◆ TASK REQUIREMENTS ◆
Your output should consist solely of the lines from the one with "focal_35mm: 572" through the end of the records, reproduced exactly, both ends included.

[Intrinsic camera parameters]

%%

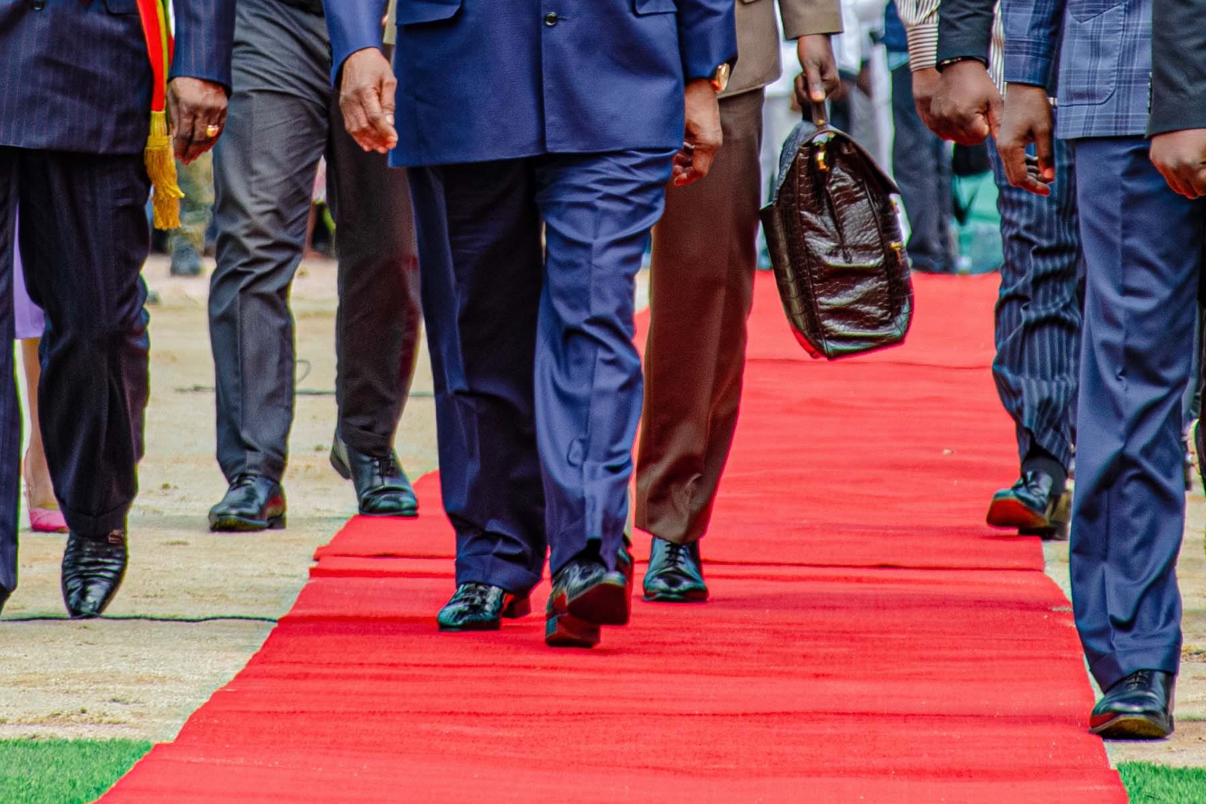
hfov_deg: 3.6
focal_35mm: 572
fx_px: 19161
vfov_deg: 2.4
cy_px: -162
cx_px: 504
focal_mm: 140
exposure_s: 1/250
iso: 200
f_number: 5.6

%%

◆ EXERCISE RESPONSE ◆
focal_35mm: 572
fx_px: 19161
vfov_deg: 2.4
cy_px: -162
cx_px: 504
focal_mm: 140
exposure_s: 1/250
iso: 200
f_number: 5.6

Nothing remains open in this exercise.